In 1935, Hytten joined the Bank of New South Wales as an economic adviser, remaining with the bank until 1949. In that year he reportedly oversaw a staff of eight researches in the bank's economic department. He opposed the Chifley government's attempts at bank nationalisation, which were overturned by the High Court in Bank of New South Wales v Commonwealth. He was a founding member of the Economic Society of Australia and served as chairman from 1933 to 1939 and from 1946 to 1947. He was later appointed by the Menzies government to the board of the Commonwealth Bank, serving from 1954 to 1959.

Hytten attracted public attention in 1949 with his comments opposing the existing bipartisan consensus on full employment, suggesting that a permanent unemployment rate of between six and eight percent would be ideal for economic stability. His comments were publicly criticised by federal government minister Herbert Evatt and appeared in ALP campaign materials in the lead-up to the 1949 federal election. In response Hytten stated that the advertisements came "close to libel" and denied any political affiliation, stating that his remarks had been in response to the White Paper on Full Employment in Australia and had been taken out of context.

==Personal life and honours==
In 1922, Hytten married Margaret Compton, with whom he had two sons; one died in infancy. In retirement he and his wife moved to Scotland, where their son had settled. He died in Aberdeen on 2 January 1980, aged 89.

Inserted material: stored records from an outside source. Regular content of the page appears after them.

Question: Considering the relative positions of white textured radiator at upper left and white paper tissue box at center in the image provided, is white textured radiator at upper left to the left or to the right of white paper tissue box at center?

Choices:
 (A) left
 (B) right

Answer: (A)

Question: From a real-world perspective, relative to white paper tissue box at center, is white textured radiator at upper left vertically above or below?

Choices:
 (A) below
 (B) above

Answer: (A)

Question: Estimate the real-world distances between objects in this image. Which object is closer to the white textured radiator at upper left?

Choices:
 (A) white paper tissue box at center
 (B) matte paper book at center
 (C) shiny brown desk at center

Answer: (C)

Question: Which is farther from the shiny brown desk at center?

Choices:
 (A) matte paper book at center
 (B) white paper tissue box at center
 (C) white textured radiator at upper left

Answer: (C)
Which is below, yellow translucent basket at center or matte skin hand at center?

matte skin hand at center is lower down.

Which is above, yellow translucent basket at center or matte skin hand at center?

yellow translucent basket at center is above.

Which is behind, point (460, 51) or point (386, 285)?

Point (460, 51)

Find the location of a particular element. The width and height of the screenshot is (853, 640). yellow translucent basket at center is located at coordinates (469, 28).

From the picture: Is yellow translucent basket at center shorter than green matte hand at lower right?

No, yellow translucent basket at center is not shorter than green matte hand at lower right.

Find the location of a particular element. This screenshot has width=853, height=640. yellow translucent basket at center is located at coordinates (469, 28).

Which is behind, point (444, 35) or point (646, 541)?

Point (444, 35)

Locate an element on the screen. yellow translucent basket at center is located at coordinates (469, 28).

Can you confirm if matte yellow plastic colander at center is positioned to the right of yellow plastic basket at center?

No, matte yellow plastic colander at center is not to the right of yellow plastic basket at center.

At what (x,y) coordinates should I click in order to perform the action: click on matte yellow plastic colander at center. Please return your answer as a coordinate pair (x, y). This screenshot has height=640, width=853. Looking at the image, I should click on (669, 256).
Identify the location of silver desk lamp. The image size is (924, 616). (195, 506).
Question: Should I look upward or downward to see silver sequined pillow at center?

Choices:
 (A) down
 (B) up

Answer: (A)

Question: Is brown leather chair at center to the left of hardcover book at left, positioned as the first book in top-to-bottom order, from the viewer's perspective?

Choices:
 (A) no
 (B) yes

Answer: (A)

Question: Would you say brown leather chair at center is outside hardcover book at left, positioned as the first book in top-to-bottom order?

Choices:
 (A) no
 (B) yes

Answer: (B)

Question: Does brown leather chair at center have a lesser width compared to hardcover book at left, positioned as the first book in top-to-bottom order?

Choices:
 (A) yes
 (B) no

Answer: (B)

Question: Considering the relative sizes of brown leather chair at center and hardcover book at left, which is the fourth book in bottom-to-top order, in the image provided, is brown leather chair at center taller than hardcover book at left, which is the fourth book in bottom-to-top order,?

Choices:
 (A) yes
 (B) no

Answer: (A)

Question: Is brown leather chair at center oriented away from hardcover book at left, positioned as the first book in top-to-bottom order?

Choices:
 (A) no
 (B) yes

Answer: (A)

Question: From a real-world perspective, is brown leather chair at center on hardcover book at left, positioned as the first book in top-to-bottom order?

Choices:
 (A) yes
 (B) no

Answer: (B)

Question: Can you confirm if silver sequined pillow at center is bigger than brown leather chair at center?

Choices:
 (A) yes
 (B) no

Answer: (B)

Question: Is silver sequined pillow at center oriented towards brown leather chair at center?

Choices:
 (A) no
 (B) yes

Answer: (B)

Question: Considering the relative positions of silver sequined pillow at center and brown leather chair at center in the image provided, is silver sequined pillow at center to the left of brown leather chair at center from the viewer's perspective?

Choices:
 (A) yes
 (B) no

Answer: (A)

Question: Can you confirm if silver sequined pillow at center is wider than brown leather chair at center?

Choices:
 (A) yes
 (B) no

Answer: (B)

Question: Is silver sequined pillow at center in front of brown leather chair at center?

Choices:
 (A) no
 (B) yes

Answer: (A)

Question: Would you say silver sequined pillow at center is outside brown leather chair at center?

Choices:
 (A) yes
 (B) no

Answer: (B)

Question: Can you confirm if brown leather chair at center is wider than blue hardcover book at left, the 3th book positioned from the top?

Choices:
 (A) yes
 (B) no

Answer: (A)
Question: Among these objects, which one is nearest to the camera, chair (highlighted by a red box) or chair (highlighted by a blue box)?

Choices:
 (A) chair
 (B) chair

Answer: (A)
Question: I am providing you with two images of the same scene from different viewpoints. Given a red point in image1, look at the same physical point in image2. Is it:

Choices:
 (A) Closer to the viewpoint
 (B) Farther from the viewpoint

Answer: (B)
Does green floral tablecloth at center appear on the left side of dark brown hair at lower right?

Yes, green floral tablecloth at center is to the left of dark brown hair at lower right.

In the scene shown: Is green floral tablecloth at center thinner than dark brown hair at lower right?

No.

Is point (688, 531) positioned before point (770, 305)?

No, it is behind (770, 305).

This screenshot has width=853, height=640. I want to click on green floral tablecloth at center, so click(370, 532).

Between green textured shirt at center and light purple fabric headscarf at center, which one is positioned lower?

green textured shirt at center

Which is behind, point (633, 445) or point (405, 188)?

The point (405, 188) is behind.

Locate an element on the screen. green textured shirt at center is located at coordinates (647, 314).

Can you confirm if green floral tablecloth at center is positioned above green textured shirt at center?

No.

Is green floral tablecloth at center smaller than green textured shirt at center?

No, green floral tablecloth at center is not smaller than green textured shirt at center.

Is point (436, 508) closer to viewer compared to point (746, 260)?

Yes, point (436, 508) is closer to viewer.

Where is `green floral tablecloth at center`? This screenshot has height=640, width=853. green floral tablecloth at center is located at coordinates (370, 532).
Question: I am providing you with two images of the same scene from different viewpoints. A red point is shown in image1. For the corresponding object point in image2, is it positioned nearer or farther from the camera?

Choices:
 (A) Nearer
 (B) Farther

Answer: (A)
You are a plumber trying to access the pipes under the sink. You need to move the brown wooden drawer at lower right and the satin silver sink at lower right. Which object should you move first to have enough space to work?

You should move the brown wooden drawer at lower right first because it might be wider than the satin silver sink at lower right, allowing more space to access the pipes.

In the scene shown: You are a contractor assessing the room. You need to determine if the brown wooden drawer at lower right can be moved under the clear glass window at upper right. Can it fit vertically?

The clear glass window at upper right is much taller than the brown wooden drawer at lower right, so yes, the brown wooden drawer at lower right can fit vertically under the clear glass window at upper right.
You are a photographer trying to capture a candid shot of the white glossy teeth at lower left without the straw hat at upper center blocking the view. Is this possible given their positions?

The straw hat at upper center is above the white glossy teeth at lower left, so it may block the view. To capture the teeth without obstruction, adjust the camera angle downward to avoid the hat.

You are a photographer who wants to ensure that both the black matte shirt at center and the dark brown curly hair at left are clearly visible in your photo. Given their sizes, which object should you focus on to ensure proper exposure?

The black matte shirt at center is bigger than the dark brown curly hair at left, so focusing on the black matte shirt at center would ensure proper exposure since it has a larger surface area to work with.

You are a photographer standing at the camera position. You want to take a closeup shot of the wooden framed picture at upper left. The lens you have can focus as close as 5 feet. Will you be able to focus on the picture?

Hytten bequeathed a memoir titled To Australia With Thanks: Reminiscences of an Immigrant to the University of Tasmania, which was unpublished at the time of his death. His recollections of his fellow economists, including Brigden, Copland, Giblin and Roland Wilson, have been an important source for historians of 20th-century Australian economic thought.

Hytten was appointed a knight of Norway's Order of Saint Olav in 1951. He was also appointed Companion of the Order of St Michael and St George (CMG) in the 1953 New Year Honours. In 1959, the University of Tasmania established Hytten Hall, a male-only residential college at its new Sandy Bay campus. The college was closed in 1980 but a new residential facility of the same name was opened in Hobart's city centre in 2024.